Tu n’es pas encore assez philosophe: à ta place, je ne me gênerais pas, et je recevrais tout mon monde sans déplacer. Au reste, il ne nous appartient pas, comme dit Rousseau, en parlant de Voltaire, de juger nos maîtres; et tu peux disposer de mon appartement. Permets seulement que je te fasse une observation. Messaline prenait le boudoir de Lycisca, parce que cette courtisane valait mieux qu’elle tu fais tout le contraire: ne crains-tu pas de te décréditer?

LAURE.

P.-S. – J’ai lu ta belle lettre. Il est au-dessous de toi et de moi d’être comédiennes: vois-tu que nous sommes quelque chose?

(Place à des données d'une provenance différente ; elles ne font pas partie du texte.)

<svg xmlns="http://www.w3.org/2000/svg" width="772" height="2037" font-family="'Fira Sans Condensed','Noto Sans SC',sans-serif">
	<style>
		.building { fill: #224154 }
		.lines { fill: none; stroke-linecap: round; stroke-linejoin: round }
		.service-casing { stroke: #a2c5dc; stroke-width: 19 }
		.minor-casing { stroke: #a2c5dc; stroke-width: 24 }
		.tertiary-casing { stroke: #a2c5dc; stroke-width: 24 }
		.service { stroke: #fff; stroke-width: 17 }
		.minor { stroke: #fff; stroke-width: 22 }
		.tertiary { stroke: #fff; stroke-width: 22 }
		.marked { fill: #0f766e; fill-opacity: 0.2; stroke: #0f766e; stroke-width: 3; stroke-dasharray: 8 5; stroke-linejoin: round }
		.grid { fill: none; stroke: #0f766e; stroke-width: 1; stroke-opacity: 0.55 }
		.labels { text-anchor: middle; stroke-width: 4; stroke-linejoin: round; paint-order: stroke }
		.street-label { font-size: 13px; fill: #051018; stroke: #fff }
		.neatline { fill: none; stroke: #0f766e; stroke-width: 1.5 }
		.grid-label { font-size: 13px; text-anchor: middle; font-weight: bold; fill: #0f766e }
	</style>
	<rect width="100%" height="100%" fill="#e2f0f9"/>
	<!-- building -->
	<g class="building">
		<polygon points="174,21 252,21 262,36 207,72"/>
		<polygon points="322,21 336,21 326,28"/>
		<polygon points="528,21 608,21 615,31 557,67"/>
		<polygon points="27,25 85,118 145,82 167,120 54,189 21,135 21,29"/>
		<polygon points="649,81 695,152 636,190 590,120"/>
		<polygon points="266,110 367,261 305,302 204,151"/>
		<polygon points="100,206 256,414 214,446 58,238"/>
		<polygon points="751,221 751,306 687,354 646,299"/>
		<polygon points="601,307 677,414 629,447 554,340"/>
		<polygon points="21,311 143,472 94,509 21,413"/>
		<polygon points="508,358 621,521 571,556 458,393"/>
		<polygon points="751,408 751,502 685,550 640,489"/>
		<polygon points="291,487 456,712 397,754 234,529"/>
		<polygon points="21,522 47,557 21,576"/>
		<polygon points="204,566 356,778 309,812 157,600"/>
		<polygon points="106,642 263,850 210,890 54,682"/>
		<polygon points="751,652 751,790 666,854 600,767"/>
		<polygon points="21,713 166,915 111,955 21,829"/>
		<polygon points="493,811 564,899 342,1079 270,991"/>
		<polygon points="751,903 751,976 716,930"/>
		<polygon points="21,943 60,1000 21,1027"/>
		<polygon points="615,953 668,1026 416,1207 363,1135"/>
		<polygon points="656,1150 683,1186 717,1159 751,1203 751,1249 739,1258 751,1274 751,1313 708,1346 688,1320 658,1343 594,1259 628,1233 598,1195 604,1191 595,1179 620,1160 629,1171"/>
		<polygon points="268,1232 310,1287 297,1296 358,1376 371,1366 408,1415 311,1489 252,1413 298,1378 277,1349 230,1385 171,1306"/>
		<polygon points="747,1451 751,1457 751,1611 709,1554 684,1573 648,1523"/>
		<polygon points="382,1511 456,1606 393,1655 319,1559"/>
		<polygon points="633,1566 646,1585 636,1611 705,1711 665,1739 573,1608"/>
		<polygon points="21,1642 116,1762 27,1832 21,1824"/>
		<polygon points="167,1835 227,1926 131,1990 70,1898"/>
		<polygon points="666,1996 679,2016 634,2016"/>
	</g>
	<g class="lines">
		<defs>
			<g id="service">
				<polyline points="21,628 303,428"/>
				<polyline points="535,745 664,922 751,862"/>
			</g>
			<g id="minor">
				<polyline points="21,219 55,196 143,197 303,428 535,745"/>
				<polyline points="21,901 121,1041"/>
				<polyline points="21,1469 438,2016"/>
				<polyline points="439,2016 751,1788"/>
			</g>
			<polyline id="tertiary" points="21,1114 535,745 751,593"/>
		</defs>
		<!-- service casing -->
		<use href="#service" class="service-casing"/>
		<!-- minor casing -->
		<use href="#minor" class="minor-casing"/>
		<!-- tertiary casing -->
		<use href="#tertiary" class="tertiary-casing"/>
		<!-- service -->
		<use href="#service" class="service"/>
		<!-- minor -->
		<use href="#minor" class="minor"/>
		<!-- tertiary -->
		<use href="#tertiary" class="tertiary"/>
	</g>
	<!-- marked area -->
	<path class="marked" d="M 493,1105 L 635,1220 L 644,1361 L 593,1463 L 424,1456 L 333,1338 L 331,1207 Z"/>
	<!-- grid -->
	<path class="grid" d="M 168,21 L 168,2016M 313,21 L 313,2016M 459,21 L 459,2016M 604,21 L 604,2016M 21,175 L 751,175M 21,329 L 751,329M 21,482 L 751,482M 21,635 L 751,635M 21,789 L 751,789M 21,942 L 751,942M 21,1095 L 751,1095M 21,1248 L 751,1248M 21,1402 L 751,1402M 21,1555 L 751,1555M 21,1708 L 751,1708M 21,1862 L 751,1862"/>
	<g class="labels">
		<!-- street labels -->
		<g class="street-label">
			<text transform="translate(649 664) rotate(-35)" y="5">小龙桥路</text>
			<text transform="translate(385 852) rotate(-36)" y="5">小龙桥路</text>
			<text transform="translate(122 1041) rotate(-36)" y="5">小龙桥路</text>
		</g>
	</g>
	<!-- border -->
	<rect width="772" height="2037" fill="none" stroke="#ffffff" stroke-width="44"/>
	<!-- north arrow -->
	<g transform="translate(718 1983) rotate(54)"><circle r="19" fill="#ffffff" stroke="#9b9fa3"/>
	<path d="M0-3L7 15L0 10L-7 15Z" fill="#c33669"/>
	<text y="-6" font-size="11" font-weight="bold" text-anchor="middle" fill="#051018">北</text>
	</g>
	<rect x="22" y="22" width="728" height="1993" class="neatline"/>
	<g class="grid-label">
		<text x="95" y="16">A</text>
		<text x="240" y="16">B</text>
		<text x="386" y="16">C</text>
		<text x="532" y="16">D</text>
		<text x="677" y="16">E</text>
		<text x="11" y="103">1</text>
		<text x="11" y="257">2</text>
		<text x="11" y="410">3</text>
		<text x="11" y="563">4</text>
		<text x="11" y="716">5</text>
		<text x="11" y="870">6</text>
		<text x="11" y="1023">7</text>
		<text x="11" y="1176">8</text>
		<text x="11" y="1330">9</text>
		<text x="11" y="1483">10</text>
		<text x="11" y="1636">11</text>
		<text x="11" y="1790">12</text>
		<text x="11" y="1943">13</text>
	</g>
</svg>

Lettre 118. Ursule, à Laure.

[Elle fait des projets criminels de luxure, et d’ingratitude envers Mme Parangon.].

11 août matin.

Sauve qui peut! La belle Parangon est arrivée. Elle vient d’écrire à Edmond: ce sont des plaintes, des jérémiades! La Parangon écrit comme ma belle-sœur de S**, dont les lettres m’amusaient autrefois, et qui me donneraient à présent des vapeurs. Mais admire l’aveuglement de la pauvre prude jalouse! Edmond lui avait apparemment demandé sa sœur pour éviter nos filets de Satan, et la bonne âme la refuse! Elle nous sert! elle entre dans nos vues! Oh! il faut qu’il y ait un peu de vice dans son vertueux cœur, puisqu’il sympathise avec le nôtre! Il est sûr qu’elle veut garder Edmond pour elle… Ah pardi! ceci me donne une idée. Edmond ne verra la missive qu’en temps et lieu; et je vais profiter des lumières qu’elle me procure pour hâter le succès de mon projet! Quoi! belle Parangon! vous venez à Paris chercher votre violeur! Colombe gémissante, vous voulez donc encore tâter du péché? Eh bien, vous en tâterez, je vous jure, ou je ne pourrai… Mais il faut commencer par l’exécution de mon grand dessein: j’ai dans l’idée que cela rendra Edmond plus docile à suivre l’impulsion que je voudrai lui donner… Il sera honteux du moins, et je n’aurai plus de reproches à essuyer… Ne m’abandonne pas d’un moment, ou tiens-toi à ma portée; faisons défense commune: ma porte sera fermée; Edmond seul pourra se faire ouvrir. Soyons deux, pour l’intimider, nous consulter et laisser plus sûrement seule la belle avec son amant, dès qu’il le faudra.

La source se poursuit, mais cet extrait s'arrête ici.